PAG-IV Plant Genome IV Conference

Town & Country Conference Center, San Diego, CA, January, 1995.


P297
Maximum Likelihood Gene Ordering

BEN-HUI LIU
Forest Biotechnology Group, Department of Forestry, and Program in Statistical Genetics, Department of Statistics, North Carolina State University, Raleigh, NC 27695-8008, USA

Maximum likelihood approach has been said the method of choice for gene ordering. However, questions for the likelihood approach using in gene ordering remain. When a perfect model is used for a mapping data set, the log likelihoods should be same for all possible locus orders for the same data set. The general argument to support this point will be that parameters for a fully parameterized model are sufficient statistics to explain all the variation in the data.
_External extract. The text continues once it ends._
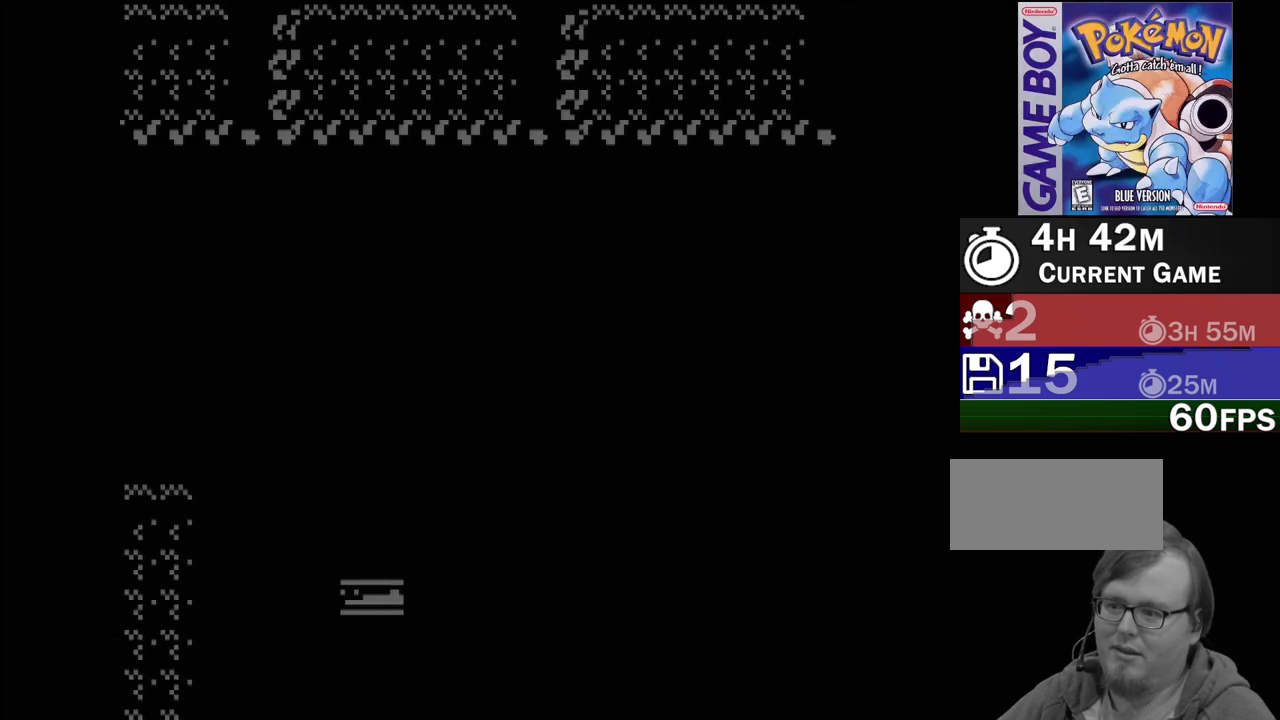
{"buttons": ["DPAD_DOWN"], "events": [[183, "DPAD_LEFT", "up"], [483, "DPAD_DOWN", "down"]]}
For gene ordering problem, if the parameters for the data are sufficient and the maximum likelihood estimates of the parameters are unbiased for different orders, the log likelihoods evaluated using the maximum likelihood estimates should be same for all possible gene orders. Another argument against the likelihood approach is that the likelihood comparison cannot be implemented as the formerly log likelihood ratio test because there is no degree of freedom difference for the parameters among the possible locus orders. The parameter spaces are same for all possible locus orders. Restrained likelihoods (assuming absence of or complete interference) have shown usefulness for determining the most possible locus order for three-locus situations. Simulation results on ML gene ordering will be reported in this poster.